第4話 経営者は亜神様
アルハイムは、昨年ひどく凶作だったらしい。
雨が多く、寒かった。穀物や野菜の成育状況も悪く、いつもなら森の恵みに頼ることもできたが、魔物が活性化しているためそれも叶わず。
結果、いくつもの村が食糧不足に陥ったのだ。
アルハイムはそれなりに広い。
作物が実った場所もある。
足りない食料は先立つものさえあれば手に入るが…
明日の食料に事欠くなら、金銭的余裕だってない、当然だ。
「で、こういう時は奴隷になるんにゃ‼誰かが30年くらい働けば、村が次の収穫まで助かるなら、大抵はそうするにゃ‼」
勢い込んでニアが喋る。
いや、だいぶ私に懐いたな、この子。
一生懸命、キラキラの目で教えてくれる。
目的地である北の果てまで、最終日の馬車旅である。
「まあ、困った時は奴隷なんだってのはわかったけど。何やるの、ニア?」
訳知りらしいので尋ねてみると、いや、多分ニアはわかっている。わかっているけど表現出来ないらしく、
「えっと…こう、指先で、こう…」と、ひたすら困る。
困られても、分からない。
こっちも困って、
「うう、分からない…でも、ありがと、ニア」と、頭を撫でた。
さらっさらの髪の毛と、ふわっふわの猫耳が同時に触れて、指が極楽。
「うへへ」と、ニアも嬉しそう。
そしてそんな会話の間中、エルは私の横にぴったりくっついて座っていた。
実はこれには理由がある。
ニアも馬車旅が始まった時、ダウンやエプロンを尻に敷いた私達を見てすべて納得、ベストを脱いで下に敷いた。
この世界の女性の衣装、スカート(丈はまちまち)にブラウス、そこにベストを合わせている。
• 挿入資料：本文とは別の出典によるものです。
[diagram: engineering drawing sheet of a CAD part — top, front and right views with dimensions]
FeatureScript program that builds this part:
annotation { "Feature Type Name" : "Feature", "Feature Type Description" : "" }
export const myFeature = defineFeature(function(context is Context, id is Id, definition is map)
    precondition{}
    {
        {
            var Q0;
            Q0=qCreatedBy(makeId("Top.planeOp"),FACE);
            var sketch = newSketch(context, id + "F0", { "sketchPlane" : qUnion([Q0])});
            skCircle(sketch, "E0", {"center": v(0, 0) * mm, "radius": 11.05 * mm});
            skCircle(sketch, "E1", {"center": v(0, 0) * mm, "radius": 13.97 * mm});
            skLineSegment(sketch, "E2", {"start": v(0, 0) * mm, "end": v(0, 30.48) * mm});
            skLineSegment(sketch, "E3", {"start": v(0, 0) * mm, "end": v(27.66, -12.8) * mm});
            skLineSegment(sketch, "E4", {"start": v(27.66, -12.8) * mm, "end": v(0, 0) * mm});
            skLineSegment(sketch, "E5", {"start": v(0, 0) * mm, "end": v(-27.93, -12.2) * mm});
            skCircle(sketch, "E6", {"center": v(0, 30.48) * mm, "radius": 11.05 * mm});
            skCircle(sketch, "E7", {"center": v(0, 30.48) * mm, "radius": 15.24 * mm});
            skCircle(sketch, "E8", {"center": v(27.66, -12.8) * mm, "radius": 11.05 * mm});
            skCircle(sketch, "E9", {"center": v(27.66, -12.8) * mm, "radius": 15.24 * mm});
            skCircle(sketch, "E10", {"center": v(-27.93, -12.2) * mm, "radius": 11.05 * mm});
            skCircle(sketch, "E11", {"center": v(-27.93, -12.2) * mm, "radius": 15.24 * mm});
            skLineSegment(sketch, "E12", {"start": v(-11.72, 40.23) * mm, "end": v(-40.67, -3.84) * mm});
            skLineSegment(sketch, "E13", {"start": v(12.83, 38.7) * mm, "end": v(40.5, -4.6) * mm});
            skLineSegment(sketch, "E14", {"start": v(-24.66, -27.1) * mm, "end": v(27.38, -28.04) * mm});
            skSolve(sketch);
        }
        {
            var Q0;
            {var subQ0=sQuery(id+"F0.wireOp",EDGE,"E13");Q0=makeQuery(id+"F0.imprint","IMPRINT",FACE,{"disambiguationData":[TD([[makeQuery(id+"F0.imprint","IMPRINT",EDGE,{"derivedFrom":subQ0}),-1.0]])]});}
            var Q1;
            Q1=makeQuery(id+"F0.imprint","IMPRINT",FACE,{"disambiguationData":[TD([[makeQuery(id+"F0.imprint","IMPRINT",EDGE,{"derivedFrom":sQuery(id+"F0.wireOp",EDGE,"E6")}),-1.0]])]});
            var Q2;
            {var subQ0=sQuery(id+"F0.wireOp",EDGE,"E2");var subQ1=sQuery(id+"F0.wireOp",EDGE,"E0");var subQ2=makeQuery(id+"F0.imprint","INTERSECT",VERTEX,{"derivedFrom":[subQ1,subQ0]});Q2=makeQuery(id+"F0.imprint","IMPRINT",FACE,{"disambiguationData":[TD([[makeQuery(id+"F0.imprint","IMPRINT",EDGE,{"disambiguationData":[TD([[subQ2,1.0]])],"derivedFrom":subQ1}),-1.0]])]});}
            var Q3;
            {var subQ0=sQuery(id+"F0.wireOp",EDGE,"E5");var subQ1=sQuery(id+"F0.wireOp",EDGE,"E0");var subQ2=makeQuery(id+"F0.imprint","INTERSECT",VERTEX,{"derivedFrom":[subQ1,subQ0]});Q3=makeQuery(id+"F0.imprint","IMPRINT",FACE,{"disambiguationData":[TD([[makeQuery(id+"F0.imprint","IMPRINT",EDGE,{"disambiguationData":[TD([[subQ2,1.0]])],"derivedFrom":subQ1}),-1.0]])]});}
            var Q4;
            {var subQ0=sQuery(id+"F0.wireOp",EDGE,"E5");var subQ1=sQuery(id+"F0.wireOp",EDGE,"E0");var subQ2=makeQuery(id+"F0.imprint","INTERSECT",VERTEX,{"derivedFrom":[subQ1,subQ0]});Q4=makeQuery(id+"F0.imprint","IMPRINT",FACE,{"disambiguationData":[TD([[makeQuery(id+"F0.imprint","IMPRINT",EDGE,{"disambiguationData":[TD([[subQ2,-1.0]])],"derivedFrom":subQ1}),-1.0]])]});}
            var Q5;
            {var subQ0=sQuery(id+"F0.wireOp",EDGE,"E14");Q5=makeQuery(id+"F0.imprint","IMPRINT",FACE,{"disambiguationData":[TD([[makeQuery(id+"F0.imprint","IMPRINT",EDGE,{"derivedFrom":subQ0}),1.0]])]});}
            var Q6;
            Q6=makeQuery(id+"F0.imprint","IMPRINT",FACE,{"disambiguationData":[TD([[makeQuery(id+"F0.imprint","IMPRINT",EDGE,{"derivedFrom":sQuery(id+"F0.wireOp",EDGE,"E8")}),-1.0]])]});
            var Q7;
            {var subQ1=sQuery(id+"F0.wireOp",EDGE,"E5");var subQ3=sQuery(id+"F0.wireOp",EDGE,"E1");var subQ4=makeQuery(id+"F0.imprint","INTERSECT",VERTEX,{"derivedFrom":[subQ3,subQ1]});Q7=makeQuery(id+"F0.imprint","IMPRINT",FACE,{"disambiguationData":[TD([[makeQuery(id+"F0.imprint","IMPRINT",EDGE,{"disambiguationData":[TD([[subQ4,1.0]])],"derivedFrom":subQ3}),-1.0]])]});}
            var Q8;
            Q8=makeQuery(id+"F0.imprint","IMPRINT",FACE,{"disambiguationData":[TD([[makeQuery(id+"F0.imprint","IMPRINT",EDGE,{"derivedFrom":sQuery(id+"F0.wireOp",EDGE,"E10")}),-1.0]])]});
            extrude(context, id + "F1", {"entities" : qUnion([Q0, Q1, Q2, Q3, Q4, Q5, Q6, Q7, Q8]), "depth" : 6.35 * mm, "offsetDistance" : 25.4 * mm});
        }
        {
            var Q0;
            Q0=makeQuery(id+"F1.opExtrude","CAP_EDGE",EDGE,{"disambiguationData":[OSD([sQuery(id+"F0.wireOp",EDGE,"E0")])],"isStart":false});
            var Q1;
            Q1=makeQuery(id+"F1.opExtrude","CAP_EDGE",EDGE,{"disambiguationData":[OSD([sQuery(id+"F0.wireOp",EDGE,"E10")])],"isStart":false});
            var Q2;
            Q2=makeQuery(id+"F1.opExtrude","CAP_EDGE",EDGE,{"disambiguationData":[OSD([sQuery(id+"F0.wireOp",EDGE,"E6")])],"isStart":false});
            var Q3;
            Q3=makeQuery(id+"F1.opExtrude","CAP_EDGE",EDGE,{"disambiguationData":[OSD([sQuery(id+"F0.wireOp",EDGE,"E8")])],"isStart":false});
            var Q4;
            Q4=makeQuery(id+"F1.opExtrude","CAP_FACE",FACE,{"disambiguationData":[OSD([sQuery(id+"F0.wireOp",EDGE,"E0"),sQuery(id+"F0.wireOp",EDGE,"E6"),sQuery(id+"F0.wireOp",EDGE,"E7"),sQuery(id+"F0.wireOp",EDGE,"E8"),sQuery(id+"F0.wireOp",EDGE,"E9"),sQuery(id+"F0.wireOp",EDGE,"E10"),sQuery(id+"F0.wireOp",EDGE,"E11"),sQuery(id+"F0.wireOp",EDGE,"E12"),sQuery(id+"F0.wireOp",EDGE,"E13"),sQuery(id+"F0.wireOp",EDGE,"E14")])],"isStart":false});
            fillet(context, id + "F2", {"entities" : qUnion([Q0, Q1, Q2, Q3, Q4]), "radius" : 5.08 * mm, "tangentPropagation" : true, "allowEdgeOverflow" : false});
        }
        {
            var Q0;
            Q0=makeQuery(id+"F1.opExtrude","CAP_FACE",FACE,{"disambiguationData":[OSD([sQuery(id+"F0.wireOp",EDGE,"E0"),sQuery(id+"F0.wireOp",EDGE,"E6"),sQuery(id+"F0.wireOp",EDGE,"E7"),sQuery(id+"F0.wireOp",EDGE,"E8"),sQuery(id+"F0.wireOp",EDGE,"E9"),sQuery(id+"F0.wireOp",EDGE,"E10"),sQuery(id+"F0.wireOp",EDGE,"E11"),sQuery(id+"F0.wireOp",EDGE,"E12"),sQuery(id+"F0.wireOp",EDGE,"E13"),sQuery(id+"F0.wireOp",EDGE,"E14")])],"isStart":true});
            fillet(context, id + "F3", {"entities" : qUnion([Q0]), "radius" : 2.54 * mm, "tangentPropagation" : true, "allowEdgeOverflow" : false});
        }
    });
で、最後に馬車旅に参加したエルだったが、彼女、ベストが脱げなかったのだ。
日本より暖かかったが、アルハイムも今は冬。猫獣人のニアはブラウス1枚でも余裕だが、エルは無理だ。細いし色白だし、基本寒いのは苦手かもしれない。
私はダウンを広げて置いた。
「おいで、エル。」
手招きすると素直に従い、体の横をぴったりくっつけ今に至る。
それだけ寒かったのか、私に慣れたのかはわからない。
「ずるいにゃ‼エル‼」と、騒ぐニアを適当にあしらう。
「特殊能力、人たらしは書いてなかったですか?」とアンさんがからかってきたけど…
気にしない。
夕刻、やっと目的の場所に着いた。
アルハイムの北の町、スノタウン。
目の前には何棟もの建物が並ぶ、工場みたいな空間があった。
その背後には高い塀。
「あれは町と森を分ける塀です。あの向こうには魔物が出ます」と、アンさん。
私は、決して出ないことを誓った。
馬車から降りて数分待つと、
「ああ、来たのね」と、関係者らしき人物が来る。
幼女、来たぁ‼
私たちを迎えに来たのは、小学校1年生くらいの小さな女の子。
真っ赤に燃える髪に、深緑の瞳が印象的な美少女だった。
「アシン様にゃ」と、ニア。
「亜人?」
「違う。」
「亜神、神様にゃよ。」
亜神である少女の名前は、カナン・ガラン。
多分、当然?
「亜神様は何歳なん…」
尋ねた瞬間、ニアに、アンさん、普段おとなしいエルまでが一斉に私を抑える。
アンさんに口をふさがれた。
「すいません‼亜神様にとんでもないことを‼」
私の代わりに謝るアンさんに、
「ああ、よいよい。こやつだろう?召喚者ってのは。」
カナンが鷹揚に答えてくれた。
「わしはカナン・ガラン。この世で3000年修行して天界の神となる。今301歳じゃ。」
301歳?
でも寿命から換算すれば、10歳の幼女だ。
300年近い経験値を積んだ幼女って…
性癖歪みそうだな。
「わしは神の端くれじゃが、実際天界に行くまでの2700年は人の世で過ごす。人の世にいる以上、楽はしたいし、大儲けもしたいからな。」
なんだかすごい宣言をしたカナンに私達を預け、とんぼ返りで王都に戻るアンさんに、私は脱いだダウンを渡した。
「これは?」
「思ったより寒くないし、使うでしょ?」
連続6日馬車に揺られれば、もう血が滲むかもしれない。
他人の尻を心配する私に、
「やっぱり結構な人たらしですよね」と、アンさんが笑った。
馬車を見送った後、スノタウンでの毎日が始まる。